国への意見

2017.9.29
2018年度のプラスチック容器包装再商品化入札のしくみの見直しで要望書を提出

当協議会は、9月29日、経済産業省(以下、経産省)及び環境省に、平成30年度のプラスチック容器包装(以下、プラ容器包装)の再商品化入札のしくみの見直しを求める要望書を提出しました。

 

これは、昨年12月に見直されたプラスチック容器包装の再商品化に係る入札のしくみが、昨年5月末に纏められた容リ制度の評価・検討報告書に示された「社会全体のコストの低減」に反しており、このままでは、プラ容器包装の落札単価及び再商品化委託料総額が、大幅に増加する可能性が高いことから、その是正を求めたものです。

 

要望の骨子は、以下の6項目です。

  1. 再商品化コストの透明化と上限価格の引き下げ
  2. 材料リサイクルにおける最低価格の撤廃
  3. 上限価格設定に際して、日本容器包装リサイクル協会の決定の尊重
  4. 安定枠と効率化枠の入札価格の別建て化
  5. 安定枠と効率化枠の総量の配分比率の変更
  6. 一般枠における競争環境の整備

当協議会では、見直された入札のしくみでは、社会全体のコストの低減には繋がらないとして、導入直後の1月と、29年度の落札結果が公表された3月に、経産省及び環境省に、制度の再見直しを求める意見書を、2回提出致しました。

 

ちなみに、29年度のプラ容器包装の再商品化委託単価は、前年比8.9%増のトンあたり50,153円、委託料総額は約28億円増の331億円に増加しました。
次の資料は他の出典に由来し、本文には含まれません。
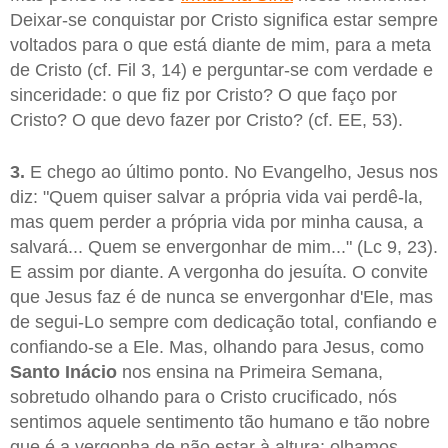
Deixar-se conquistar por Cristo significa estar sempre
voltados para o que está diante de mim, para a meta
de Cristo (cf. Fil 3, 14) e perguntar-se com verdade e
sinceridade: o que fiz por Cristo? O que faço por
Cristo? O que devo fazer por Cristo? (cf. EE, 53).
3.
E chego ao último ponto. No Evangelho, Jesus nos
diz: "Quem quiser salvar a própria vida vai perdê-la,
mas quem perder a própria vida por minha causa, a
salvará... Quem se envergonhar de mim..." (Lc 9, 23).
E assim por diante. A vergonha do jesuíta. O convite
que Jesus faz é de nunca se envergonhar d'Ele, mas
de segui-Lo sempre com dedicação total, confiando e
confiando-se a Ele. Mas, olhando para Jesus, como
Santo Inácio
nos ensina na Primeira Semana,
sobretudo olhando para o Cristo crucificado, nós
sentimos aquele sentimento tão humano e tão nobre
que é a vergonha de não estar à altura; olhamos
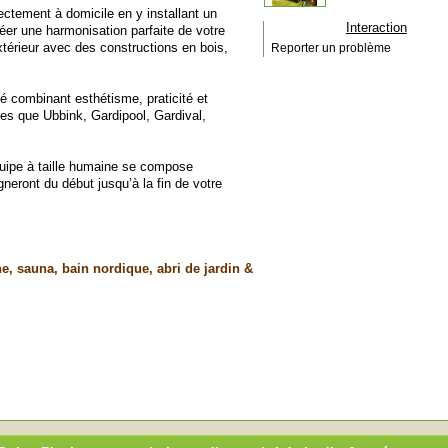
ectement à domicile en y installant un
Interaction
Créer une harmonisation parfaite de votre
érieur avec des constructions en bois,
Reporter un problème
é combinant esthétisme, praticité et
s que Ubbink, Gardipool, Gardival,
quipe à taille humaine se compose
neront du début jusqu’à la fin de votre
e, sauna, bain nordique, abri de jardin &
プラ容器包装の再商品化委託料は、平成21年から28年まで8年間、減少してきましたが、今回の見直しにより、8年ぶりに反騰した経緯があります。

 

当協議会では、プラ容器包装の再商品化に係る「社会全体のコスト低減」を目指すには、健全な競争環境が必要不可欠と考えております。本来、材料リサイクルの質的向上や新たなバリューチェーンの構築などによる再生材市場の整備・活性化を図るとともに、材料リサイクルの優先入札の撤廃と資源循環の効率化により、社会全体のコストの低減を図るべきと考えます。